Miss Gomez makes her way to Crow Street, finding employment to clean a pet store operated by the widow Mrs. Bassett and an adjacent pub run by Mr. and Mrs. Tuke. Crow Street is an eerie devastation zone nearly entirely demolished to make way for new housing development. The only two premises remaining amidst the rubble are the pet store which Mrs. Bassett refuses to sell and the pub whose brewery leaseholder wants to stay open until the laborers on the project are finished.

In rooms above the pub reside Alban Roche who works in the pet store, Mr. Batt, a pensioner who is deaf and contemplating taking his own life, and Prudence, the Tuke's lonely hippy-like daughter. Alban has recently been released from gaol where he served a short sentence having been caught peeping on women who were undressing. He is fixated on the memory of his late devoted mother who he has come to realize he detested. He has taken a great interest in the pets and will inherit the store upon Mrs. Bassett's passing. Mr. Tuke is a milk-toast husband whose sole emotional attachment is to his Alsatian dog. He formerly was very close to his daughter, but they have become distant after he found out that Pru is from a liaison of Mrs. Tuke and other man. Mrs. Tuke is garrulous in her demeanor and garish in her dress. She is an alcoholic and is addicted to romance novels over which she floridly fantasizes. She is haughtily dismissive of an Irish labor from the project who is pursuing her, but without self-awareness that she is willingly doing so she sleeps with him.

Mrs. Bassett dies in her sleep and Alban inherits the pet store. His plan is to take the developer's offer of compensation and move the store to another location. Pru secretly loves Alban and finally makes him aware of it. Miss Gomez believes that they all are in need of, and will find solace, as she has, in her religion and she ceaselessly proselytizes them to join her church. She has a premonition that Alban will immanently commit a sex crime and she warns everyone of this. When Pru turns up missing everyone is convinced that she has been murdered and the police stage an investigation and search that receives national media attention. It turns out that Pru and Alban have located a premise for the store and she has spent hours out of sight working on readying it for the move. The hysteria spurred by Miss Gomez has turned the incident into a farce.

********************

EXERCISE 1:
Answer these questions using the plot summary about Crow Street:
(a) Who runs the pub next to the pet store?
(b) What was Alban caught doing that led to his short sentence in gaol?
(c) What was Pru doing during the hours she spent out of sight?
EXERCISE 2:
Write the next part of the plot summary about Crow Street, picking up after its last sentence.
The entries that come after this summary are separate material and have no connection to it.

PROVIDED MATERIAL:
********************

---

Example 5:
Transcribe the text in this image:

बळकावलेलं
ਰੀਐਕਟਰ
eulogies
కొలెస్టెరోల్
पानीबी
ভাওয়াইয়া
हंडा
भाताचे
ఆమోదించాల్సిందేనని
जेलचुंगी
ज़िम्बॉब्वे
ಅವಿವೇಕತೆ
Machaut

********************

EXERCISE RESPONSE 1:
(a) Mr. and Mrs. Tuke run the pub.
(b) He was caught peeping on women who were undressing.
(c) She was working on readying the newly located premises for the pet store's move.

EXERCISE RESPONSE 2:
Pru and Alban start a new life together, but there are hints that it may not be permanent. Before the pub is relocated Mr. Tuke's beloved dog is killed by a pack of feral cats living in the ruins of Crow Street. He becomes more withdrawn and he begins to think that the Brethren might be what he needs in his life to offset his estrangement from his wife and daughter. Mr. Batt moves to new lodging and purchases aspirin that he contemplates using to end his life. His chance encounter with Miss Gomez turns around his thinking on this. She believes that she is an exemplar of fulfilling the Brethren's doctrines and writes to them of this. When after weeks she receives no reply she books a flight to Jamaica to meet the church's leaders in person. Her pilgrimage to the temple of her church ends up with discovery that the church was a scam that defrauded its distant faithful followers of their "tithes". There's a note of hope when she sees a notice for the "Assembly of God" offering services in Kingston.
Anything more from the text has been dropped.